The answer should match the entries that follow exactly, except that no image appears in it.

[Excerpts from a dataset]
----

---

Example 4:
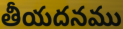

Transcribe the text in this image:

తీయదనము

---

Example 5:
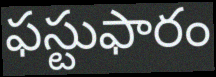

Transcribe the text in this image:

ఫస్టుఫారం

----

**Task answer:**
---

Example 4:

Transcribe the text in this image:

తీయదనము

---

Example 5:

Transcribe the text in this image:

ఫస్టుఫారం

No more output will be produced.